Kidnap, ransom and extortion coverage
We see news reports more and more frequently regarding kidnap and ransom cases. But, we only hear about a small percentage of the actual cases. The people at most risk are those perceived as wealthy.
Dealers who live very close to our southern borders are certainly aware of these risks and some are buying the coverage. Traveling outside the country, especially to Latin America and those with children traveling abroad may also want to consider coverage.
Kidnappings are usually carried out to obtain ransom. In most cases, ransom is paid. A recent study showed that in 67% of cases ransom is paid. In only 15% of cases was the victim released without payment. It is estimated that kidnappings have increased by 100% worldwide over the past six years.

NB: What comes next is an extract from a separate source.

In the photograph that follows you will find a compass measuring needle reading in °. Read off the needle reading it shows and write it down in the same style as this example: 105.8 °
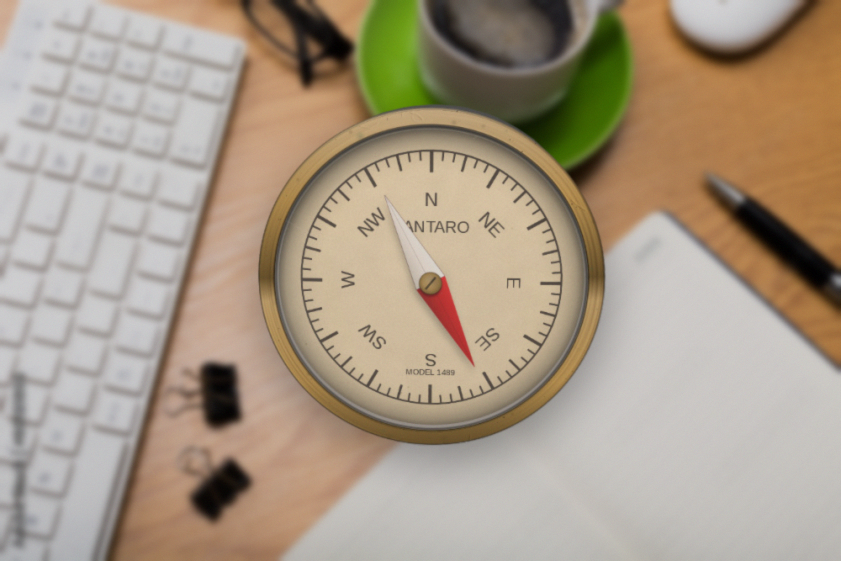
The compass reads 152.5 °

A number of larger insurers offer KRE coverage and the coverage varies slightly from carrier to carrier. Most policies cover ransom money, informant money, accidental death and dismemberment, payment of transit and business interruption. The policies usually also include the services of a crisis management team that will include experienced negotiators strategically positioned in kidnap hotspots. There are a number of other risks and services available, such as political evacuation coverage and personal security consultation. The coverage limit can be as high as $50,000,000 or more.
Transactional insurance
With dealerships both closing and selling, insurance related to these transaction are becoming more commonplace. In past articles, I have discussed insurance related to the closing of a dealership but not the sale. The purpose of this insurance is to address the contingencies or disagreements that can threaten a sale or purchase. Often this coverage is divided into three subcategories, contingency insurance, reps and warranties insurance and tax insurance. The seller can use the policies in place of an indemnity requirement such as a letter of credit, escrow account or the retention of a liability.
The coverages offered can be somewhat complex and tailored to the specific transaction. Contingency insurance addresses potential contingencies that are a part of your transaction related to possible legal interpretations, funding for possible litigation, or successor liability issues, to name a few.
Sales transactions often include an indemnity agreement should one party breach the representations and warranties that are part of the transaction. Reps and Warranties Insurance provides coverage for such breaches and can be used to resolve disagreements over the size, structure and scope of the indemnity agreement.
Tax insurance is designed to provide certainty when complex yet legitimate tax positions are taken as part of the transaction. All these coverages are intended to help your sale close in a timely manner when contingencies threaten to postpone or possibly derail your transaction.
Fiduciary liability
Fiduciary liability policies cover the liability risks associated with the administration of employee benefits and employee retirement lawsuits where the dealer is a fiduciary. Over time the legal environment has favored the employee creating more avenues for legal actions brought by employees and former employees.
Most dealers carry some form of employee benefits liability coverage to protect against lawsuits involving errors and negligence related to plan administration. However, this coverage often excludes the more complex and expensive ERISA lawsuits. A number of auto manufacturers have faced such suits. They may include allegations related to imprudent investment of retirement funds such as investing too much in the company’s own stock. In many cases your employees will have discretion and be able to, within set parameters, make their own investment decisions. This should lessen your risk. However, for the organization that controls and directs the fund investments, this is a coverage to consider.
Contingent business interruption
Contingent business interruption coverage was recently brought to light because of Toyota’s order to dealers to stop selling certain models until a solution to an unintended acceleration issue was resolved. Contingent business interruption is a rarely used coverage that is intended to provide business interruption insurance for a manufacturer or similar company whose business would be interrupted by the inability to get a particular component of their process. As an example, you make widgets that included a part made only in one factory in China and that factory burns down. You can no longer make widgets since the integral part is no longer available. Here is the problem, contingent business interruption works just like regular business interruption, and you must have an insurable event, like the fire mentioned above to trigger coverage.
In a case similar to the Toyota situation where a supplier simply suspended the sale of its product there would be no coverage. We have not seen any insurers offering to sell a policy that would cover this type of event.